Demo
Skip right to the code and documentation:
Code: https://colab.research.google.com/drive/1z0ilrakoRJ8maapMNHwtPf83pKK1THST?usp=sharing
Technical Documentation: https://sulstice.gitbook.io/globalchem-your-chemical-graph-network/cheminformatics/decoding-fingeringprints-and-smiles-to-iupac
Philosophy
I classify my data according to a functional group or name that makes sense to me. Most of the time my philosophy is if I can’t speak it then it’s not natural to me. That being said, when I explore the chemical universe I often need a way to remember the functional groups I am going after and if I want to navigate that chemical space then I need to be armed with reference patterns. Should we look at food? narcotics? war? poison? or medicine? you decide. It’s not my choice, I can only send a message. The idea is simple convert this:
00000000000000000000000000000000000000000000000000000000000000001000000000000000000000000000000000000000000000000000000000000000000000000000000000000000000000000000000000000000000000000000000000000000000000000000000000000000000000000000000000000000000000000000000000000000000000000000000000000000000000000000000000000000000000000000000001000000000000000000000000000000000000000000000000000100000000000000000000000000000000000000000000000000000000000000000000000000000000000000000000000000000000000000000000000000
to this
['benzene', 'ammonia']
Hyperparameters Encoding SMILES
I’ve talked about Morgan before and it’s been discussed a lot as an implementation in RDKit. We need to pick standards for fingerprinting and the best one I have found in my experience as a cheminformatician is 512 bit length with a radius of 2. I have found this big enough to capture the chemical environment. If we create a reference standard for fingerprints with common chemical lists we can decode the information readily and allow us to amply explore chemical space with purpose.
bit_string = AllChem.GetMorganFingerprintAsBitVect(
molecule,
2,
nBits=512
).ToBitString()
This is the meat of the code and you can reference the RDKit documentation for more. So that’s what I did. Created nearly 3000 bit vectors organized into GlobalChem:
From here to classify a fingerprint was pretty simple to implement with a common similarity score function called Tanimoto Similarity. Where I use a similarity checker and anything bit vector that is above a score of 90% similarity is marked as being a functional group that exists within that space.
You can select a node and then pull a similarity by rebuilding the structure from the reference standard.
fingerprint = DataStructs.cDataStructs.CreateFromBitString(fingerprint)
for smiles, reference_fingerprint in bit_strings.items():
reference_fingerprint = DataStructs.cDataStructs.CreateFromBitString(reference_fingerprint)
score = DataStructs.FingerprintSimilarity(fingerprint, reference_fingerprint)
So let’s look at the example in the demo:
Install the Package:
!pip install -q global-chem[cheminformatics] --upgrade
Load the cheminformatics and decoder engine package:
from global_chem import GlobalChem
from global_chem_extensions import GlobalChemExtensionsgc = GlobalChem()
cheminformatics = GlobalChemExtensions().cheminformatics()
decoder_engine = cheminformatics.get_decoder_engine()
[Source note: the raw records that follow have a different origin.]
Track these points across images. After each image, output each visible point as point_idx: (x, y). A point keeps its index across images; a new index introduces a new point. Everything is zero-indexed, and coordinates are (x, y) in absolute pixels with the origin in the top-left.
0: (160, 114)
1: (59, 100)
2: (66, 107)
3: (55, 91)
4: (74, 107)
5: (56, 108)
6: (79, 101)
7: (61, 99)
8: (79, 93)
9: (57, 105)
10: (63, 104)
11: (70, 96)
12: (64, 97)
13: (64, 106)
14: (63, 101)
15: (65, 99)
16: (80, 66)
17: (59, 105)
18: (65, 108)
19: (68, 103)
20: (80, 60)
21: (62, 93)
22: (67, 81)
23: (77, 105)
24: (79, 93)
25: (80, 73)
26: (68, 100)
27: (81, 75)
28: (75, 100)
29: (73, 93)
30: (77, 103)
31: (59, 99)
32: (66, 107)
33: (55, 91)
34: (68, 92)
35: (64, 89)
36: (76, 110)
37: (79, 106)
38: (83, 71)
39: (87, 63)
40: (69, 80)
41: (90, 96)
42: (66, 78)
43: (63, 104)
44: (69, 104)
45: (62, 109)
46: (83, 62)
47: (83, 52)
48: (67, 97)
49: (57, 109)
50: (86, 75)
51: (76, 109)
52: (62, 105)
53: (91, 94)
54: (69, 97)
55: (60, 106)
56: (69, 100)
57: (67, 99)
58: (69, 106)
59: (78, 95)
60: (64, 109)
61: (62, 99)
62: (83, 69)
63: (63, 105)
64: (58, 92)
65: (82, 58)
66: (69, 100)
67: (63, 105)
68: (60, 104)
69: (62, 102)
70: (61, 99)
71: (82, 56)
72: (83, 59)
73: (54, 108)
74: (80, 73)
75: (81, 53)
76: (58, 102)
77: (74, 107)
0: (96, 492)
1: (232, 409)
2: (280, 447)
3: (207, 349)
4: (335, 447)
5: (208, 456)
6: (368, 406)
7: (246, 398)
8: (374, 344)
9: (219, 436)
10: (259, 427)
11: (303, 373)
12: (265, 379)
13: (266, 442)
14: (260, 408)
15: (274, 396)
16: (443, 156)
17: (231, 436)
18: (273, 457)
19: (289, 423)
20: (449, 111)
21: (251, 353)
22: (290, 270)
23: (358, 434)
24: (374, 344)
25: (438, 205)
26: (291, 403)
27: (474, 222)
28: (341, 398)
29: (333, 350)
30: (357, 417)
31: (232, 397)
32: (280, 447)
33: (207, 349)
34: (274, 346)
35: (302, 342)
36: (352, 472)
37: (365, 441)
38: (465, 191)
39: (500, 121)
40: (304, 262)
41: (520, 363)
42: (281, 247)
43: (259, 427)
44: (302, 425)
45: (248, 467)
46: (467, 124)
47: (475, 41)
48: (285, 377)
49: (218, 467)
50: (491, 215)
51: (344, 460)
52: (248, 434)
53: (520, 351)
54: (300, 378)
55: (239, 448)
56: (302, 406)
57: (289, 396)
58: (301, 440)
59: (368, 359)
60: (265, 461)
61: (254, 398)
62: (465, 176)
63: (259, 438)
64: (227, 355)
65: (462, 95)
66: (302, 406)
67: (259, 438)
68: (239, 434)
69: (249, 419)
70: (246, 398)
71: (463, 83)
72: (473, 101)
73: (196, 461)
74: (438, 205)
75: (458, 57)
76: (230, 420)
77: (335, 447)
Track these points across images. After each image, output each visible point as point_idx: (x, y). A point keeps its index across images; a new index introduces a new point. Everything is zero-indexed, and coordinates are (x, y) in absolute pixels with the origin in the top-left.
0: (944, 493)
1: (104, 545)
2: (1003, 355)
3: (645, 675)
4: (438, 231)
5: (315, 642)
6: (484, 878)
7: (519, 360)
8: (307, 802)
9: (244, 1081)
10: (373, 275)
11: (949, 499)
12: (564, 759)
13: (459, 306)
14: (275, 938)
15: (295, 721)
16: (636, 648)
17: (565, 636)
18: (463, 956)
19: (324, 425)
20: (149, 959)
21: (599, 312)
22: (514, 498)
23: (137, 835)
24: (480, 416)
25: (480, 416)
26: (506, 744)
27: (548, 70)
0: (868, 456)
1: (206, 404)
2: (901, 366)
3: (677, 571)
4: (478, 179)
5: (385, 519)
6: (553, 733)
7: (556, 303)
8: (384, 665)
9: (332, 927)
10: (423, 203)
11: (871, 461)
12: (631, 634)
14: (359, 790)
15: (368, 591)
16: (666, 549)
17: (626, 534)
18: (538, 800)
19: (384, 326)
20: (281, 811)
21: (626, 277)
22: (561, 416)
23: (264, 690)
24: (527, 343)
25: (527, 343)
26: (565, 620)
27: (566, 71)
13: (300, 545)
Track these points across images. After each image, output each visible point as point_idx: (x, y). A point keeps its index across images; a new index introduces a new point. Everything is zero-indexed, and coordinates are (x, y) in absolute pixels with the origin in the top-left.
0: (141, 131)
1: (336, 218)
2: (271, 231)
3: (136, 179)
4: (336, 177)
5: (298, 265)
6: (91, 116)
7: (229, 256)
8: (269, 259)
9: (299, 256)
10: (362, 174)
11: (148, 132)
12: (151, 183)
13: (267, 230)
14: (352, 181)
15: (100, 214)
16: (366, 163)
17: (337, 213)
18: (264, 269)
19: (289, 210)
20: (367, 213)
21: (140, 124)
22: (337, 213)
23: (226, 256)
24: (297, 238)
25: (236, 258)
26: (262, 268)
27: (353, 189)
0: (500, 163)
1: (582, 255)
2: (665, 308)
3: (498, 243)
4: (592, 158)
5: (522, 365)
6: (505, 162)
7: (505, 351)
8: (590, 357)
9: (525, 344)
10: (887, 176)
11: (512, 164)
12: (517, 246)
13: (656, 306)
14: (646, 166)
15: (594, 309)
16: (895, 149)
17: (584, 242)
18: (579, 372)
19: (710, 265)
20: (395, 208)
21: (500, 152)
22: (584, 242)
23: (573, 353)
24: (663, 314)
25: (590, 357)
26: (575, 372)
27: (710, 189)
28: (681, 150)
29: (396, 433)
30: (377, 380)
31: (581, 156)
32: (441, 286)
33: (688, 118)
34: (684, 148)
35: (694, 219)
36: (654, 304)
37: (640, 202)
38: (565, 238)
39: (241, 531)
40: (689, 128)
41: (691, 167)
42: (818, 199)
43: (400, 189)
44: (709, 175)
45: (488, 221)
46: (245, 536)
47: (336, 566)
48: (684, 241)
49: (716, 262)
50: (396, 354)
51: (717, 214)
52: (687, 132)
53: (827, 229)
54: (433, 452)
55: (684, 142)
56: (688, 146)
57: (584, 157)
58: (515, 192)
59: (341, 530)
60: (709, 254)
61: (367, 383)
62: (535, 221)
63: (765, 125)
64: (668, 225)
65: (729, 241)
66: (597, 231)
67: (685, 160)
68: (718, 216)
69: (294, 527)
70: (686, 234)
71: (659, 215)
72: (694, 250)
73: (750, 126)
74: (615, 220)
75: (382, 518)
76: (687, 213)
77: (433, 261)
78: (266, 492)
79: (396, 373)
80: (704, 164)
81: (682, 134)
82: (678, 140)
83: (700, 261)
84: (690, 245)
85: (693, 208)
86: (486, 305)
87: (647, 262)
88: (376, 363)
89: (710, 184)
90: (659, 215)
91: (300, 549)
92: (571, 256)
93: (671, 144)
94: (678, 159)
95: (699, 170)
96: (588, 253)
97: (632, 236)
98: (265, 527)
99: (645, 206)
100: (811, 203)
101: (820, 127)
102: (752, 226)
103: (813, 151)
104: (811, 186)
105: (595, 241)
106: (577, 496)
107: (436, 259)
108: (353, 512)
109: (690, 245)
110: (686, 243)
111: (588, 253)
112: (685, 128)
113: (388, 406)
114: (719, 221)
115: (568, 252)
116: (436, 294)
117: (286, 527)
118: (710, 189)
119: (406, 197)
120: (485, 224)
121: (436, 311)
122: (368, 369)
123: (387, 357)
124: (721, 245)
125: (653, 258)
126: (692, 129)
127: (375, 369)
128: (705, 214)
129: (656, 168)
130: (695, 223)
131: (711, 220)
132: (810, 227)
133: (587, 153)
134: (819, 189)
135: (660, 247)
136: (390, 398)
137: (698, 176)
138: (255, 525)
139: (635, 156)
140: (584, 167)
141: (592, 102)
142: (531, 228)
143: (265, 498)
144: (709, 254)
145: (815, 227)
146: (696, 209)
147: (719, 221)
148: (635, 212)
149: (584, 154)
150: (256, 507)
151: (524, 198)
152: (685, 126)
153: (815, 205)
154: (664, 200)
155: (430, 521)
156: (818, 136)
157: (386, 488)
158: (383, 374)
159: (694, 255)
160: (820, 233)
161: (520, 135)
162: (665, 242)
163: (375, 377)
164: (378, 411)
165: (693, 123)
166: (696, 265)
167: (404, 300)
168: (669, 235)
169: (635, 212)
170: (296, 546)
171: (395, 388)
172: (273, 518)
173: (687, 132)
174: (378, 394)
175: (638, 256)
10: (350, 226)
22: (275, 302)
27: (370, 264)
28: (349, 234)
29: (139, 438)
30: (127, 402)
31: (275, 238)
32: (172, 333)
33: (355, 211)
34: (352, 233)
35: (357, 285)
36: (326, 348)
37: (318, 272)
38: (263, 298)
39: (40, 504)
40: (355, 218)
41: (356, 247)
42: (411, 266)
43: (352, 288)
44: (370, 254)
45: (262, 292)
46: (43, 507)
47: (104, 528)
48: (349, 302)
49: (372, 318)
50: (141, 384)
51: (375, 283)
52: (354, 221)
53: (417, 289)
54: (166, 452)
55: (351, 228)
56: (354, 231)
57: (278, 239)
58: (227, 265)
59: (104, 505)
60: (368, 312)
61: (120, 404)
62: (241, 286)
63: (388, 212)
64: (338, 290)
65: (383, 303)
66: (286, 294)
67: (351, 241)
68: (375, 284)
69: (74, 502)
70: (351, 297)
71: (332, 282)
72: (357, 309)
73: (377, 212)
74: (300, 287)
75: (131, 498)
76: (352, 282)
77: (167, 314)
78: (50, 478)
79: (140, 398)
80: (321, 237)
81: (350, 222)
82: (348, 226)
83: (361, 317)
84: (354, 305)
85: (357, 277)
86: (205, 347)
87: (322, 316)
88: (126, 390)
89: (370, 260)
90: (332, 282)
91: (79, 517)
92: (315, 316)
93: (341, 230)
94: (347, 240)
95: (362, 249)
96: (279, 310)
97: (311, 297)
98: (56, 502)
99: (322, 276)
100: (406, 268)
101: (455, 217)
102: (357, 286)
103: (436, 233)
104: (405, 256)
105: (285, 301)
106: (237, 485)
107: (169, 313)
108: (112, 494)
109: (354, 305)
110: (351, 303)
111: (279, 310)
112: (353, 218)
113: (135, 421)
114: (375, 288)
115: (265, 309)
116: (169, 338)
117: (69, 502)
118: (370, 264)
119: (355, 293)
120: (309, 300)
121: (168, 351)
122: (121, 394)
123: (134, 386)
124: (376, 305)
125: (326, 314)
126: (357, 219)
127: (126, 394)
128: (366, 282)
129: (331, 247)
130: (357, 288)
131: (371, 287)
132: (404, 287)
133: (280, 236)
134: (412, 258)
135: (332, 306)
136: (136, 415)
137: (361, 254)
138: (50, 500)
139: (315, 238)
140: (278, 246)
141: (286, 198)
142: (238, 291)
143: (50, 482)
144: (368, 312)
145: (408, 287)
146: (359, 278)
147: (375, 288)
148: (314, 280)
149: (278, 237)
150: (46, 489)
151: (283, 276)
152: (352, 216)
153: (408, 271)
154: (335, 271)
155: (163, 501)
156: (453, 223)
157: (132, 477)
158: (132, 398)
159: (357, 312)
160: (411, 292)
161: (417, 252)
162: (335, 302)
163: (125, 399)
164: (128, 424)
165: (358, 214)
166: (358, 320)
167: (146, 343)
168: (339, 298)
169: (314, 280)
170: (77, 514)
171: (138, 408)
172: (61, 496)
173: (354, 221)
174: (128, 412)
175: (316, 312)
Load the benzene molecule written in SMILES into a Morgan fingerprint:
morgan_fingerprint = decoder_engine.generate_morgan_fingerprint('C1=CC=CC=C1')print(decoder_engine.classify_fingerprint(
morgan_fingerprint,
node='organic_and_inorganic_bronsted_acids'
))
And then using a node that’s not a bad reference standard for functional groups we can retrieve the IUPAC name.
['benzene']
So this helps us decode fingerprints by having an annotated reference and safe passage of chemical information as our predecessors before us.
Decoding Bigger SMILES
Now let’s take a more complex example where a SMILES string might be more complex and not have a reference standard directly into GlobalChem. Well we can used the BRICS module implemented in RDKit to fragment molecules and perhaps smaller molecules will have a reference in the fingerprint. Then we can join all the functional groups together to get an idea of the chemical space inside a fingerprint written in english. Let’s take a look at an example of fentanyl:
print(decoder_engine.classify_smiles_using_bits(
'CCC(=O)N(C1CCN(CC1)CCC2=CC=CC=C2)C3=CC=CC=C3',
node='organic_and_inorganic_bronsted_acids'
))
Here we can see something more complex and maybe using a small set of functional groups in the bronsted acids is not enough to match compounds in there. So we fragment the molecule:
fragments = list(BRICS.BRICSDecompose(Chem.MolFromSmiles(smiles)))
And then convert to fingerprints, loop through for similarity, and there it is:
Hopefully this makes it easy for everyone to understand their fingerprints and for my ai models to learn efficiently.